We have been playing whack-a mole with a few banned users recently. Once their IP blocks were banned they switched to using proxy IPs. Now what I am having to do is manually look at the registrations and if its a server farm like Digital Ocean etc the user gets put on our internal watch list and usually ends up getting banned. I don’t see a better way of doing this, I guess I could start blocking the proxy IPs but there are zillions of proxy servers out there including many that don’t look like server farms. Has anyone else dealt with this issue?
Is there any behaviour by these users that we could look at instead? Are they posting anything? If so, there are some other settings that might help.
The problem is they are intentionally trying to “fake” like they are real users to level up etc. So I don’t think behavior detection helps. Their main goal is to level up and then PM people to try to get them to do illegal things. Fortunately our regulars all know whats up and if they do manage to level up they eventually get reported and banned (yet again). Well, one thing that could be detected is too many unsolicited PMs, the original Bad Guy PMd around 100 people and there was no warning or anything in the admin panel.
Ooo, that wouldn’t be a bad idea. So they are leveling up to be able to PM? Or do you have the ability to PM set really really low?
There’s a setting to limit how many PMs can be sent per day “max private messages per day”. Default is 20, so if all 100 were sent in one day then your limit is really high. If they’re using disposable email addresses like yopmail, you can add them all to the “email domains blacklist” setting.

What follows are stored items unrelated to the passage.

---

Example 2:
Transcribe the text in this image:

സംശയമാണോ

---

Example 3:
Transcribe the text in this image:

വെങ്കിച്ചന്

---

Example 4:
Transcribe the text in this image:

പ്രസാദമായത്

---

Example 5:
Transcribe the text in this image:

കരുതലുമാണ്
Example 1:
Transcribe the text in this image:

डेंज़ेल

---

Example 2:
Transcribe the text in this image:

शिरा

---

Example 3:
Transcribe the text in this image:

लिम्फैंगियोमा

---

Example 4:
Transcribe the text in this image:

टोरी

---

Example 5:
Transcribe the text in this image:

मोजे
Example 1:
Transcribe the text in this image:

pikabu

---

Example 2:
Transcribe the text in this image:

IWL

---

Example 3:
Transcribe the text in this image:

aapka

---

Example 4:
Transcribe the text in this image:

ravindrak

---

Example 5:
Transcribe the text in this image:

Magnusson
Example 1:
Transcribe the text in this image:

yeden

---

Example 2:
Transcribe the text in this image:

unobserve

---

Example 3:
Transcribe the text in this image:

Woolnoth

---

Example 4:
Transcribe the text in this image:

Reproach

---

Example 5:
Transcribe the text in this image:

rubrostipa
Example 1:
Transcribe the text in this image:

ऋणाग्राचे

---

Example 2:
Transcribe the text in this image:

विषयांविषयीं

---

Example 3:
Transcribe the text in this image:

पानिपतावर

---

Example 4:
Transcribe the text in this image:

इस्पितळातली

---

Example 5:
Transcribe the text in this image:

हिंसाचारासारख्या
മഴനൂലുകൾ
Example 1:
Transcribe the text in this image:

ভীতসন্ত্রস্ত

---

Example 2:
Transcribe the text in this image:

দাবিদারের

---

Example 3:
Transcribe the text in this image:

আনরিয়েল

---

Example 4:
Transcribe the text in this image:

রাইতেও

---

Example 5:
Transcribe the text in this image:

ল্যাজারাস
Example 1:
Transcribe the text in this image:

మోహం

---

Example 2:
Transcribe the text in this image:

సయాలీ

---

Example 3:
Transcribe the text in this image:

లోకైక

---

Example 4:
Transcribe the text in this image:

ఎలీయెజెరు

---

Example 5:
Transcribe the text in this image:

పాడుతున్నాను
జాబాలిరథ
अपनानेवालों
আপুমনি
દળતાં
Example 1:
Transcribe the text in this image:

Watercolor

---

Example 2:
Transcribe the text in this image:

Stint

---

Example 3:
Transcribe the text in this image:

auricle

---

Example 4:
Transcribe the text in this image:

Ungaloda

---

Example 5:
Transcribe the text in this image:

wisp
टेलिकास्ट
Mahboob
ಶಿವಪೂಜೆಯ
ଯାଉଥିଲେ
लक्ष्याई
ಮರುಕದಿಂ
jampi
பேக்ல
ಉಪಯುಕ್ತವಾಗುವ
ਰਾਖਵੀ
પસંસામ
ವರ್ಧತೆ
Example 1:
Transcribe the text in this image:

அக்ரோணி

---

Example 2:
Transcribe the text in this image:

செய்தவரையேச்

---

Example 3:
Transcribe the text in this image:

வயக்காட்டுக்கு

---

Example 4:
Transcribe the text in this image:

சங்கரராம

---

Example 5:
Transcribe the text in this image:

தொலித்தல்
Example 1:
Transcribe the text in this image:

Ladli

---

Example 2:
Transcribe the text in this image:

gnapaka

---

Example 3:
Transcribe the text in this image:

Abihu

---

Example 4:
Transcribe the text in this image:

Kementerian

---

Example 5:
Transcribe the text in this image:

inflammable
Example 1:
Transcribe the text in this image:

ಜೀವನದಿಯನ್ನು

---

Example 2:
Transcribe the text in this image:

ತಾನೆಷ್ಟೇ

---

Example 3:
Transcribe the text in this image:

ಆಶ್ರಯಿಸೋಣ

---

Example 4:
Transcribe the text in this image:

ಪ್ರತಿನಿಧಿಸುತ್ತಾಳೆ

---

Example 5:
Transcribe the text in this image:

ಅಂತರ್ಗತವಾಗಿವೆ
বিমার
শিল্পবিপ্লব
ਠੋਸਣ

Tricky situation. Messages are for the most part private and should pretty much be left alone.
The current approach relies on members reporting bad messages. So how to do damage control?

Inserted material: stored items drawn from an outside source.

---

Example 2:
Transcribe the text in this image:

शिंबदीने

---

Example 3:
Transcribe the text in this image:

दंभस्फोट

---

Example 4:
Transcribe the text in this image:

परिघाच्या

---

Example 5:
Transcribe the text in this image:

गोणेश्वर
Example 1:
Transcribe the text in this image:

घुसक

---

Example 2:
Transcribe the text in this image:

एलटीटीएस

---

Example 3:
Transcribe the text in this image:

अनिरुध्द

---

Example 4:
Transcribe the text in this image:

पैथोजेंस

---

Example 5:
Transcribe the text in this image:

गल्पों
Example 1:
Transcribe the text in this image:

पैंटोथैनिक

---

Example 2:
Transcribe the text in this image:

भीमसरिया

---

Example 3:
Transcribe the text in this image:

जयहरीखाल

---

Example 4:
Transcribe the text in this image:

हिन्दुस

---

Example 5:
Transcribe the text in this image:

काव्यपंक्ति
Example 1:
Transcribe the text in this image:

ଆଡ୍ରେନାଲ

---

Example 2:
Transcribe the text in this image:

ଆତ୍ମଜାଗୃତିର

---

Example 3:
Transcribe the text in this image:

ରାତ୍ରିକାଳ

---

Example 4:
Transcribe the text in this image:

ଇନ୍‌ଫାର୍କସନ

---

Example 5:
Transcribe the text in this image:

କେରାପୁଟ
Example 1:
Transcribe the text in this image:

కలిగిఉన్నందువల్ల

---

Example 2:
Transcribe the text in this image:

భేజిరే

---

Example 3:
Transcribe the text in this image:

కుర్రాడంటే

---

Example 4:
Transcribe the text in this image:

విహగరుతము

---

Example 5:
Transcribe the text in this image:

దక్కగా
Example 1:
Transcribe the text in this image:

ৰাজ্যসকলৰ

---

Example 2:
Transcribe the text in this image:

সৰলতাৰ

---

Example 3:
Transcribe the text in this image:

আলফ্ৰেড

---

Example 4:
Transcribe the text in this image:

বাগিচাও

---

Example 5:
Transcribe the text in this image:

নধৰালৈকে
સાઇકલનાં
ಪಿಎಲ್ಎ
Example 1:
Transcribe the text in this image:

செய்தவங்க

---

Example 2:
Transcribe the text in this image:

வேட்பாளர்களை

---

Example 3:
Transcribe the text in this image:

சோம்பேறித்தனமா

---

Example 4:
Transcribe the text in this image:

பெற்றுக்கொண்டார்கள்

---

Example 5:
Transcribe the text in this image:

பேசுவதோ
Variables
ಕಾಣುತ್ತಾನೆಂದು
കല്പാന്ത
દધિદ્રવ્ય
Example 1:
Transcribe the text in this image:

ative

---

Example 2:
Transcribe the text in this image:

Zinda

I don’t think it would be the best idea to send them off to Akismet, I assume they respect confidentiality, but maybe not.

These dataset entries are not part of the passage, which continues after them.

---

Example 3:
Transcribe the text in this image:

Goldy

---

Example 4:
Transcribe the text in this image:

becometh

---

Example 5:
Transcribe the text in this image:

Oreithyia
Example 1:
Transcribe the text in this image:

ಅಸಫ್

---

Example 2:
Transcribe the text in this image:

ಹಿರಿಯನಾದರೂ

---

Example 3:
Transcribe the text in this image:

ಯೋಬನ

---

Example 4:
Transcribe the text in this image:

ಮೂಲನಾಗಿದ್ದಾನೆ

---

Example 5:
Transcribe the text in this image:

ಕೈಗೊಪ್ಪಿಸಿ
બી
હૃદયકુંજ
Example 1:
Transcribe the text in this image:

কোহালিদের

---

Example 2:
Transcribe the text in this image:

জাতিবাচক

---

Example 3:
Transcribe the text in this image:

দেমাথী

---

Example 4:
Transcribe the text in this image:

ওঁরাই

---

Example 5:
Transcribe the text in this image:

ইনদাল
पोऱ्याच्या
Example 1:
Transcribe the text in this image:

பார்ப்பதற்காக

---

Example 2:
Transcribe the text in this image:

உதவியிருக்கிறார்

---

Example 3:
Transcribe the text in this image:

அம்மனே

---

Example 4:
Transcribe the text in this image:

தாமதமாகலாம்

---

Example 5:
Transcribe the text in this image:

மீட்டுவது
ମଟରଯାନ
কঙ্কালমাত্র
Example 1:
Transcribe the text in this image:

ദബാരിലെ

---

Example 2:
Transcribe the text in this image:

I guess you could tweak up
min trust to send messages but that would be punishing the good members as well as the bad.
Likewise with tweaking down
max private messages per day
If you have changed any of your Groups “Who can message and @mention this group?” to be more liberal you should probably reconsider if the group has a lot of members so that the group can’t be bulk messaged.
Maybe the existing “similar to” that exists for posts could be tied into? But instead of an education modal put in a hold queue and notify moderators.
I believe we have settings for rate limit on PMs, perhaps adjust that.
After the initial violation they have not been doing more than a couple PMs per day so rate limiting would not work. Upping the trust level also doesn’t work too well since they are “playing the game” and putting in likes, followups, etc to bump themselves up. I think we will just keep doing what we are doing for now, we do check new user accounts in particular and anything abnormal and we mark it on our internal mods wiki for close monitoring.
Looking into proxy blacklists it looks like squidblacklist.org for $10/month gives you 44K proxy servers. That would be a worthwhile investment for me. It doesn’t really require Discourse support since I could just stuff it in .htaccess on my Apache server.
Curious what ended up happening here?
I think we just wore them down, they stopped coming back. Having some diligent mods was a big help.
Right after the last appearance someone launched a denial of service attack on our site, probably a last gasp. It was all from one IP though so it was easy to shut down.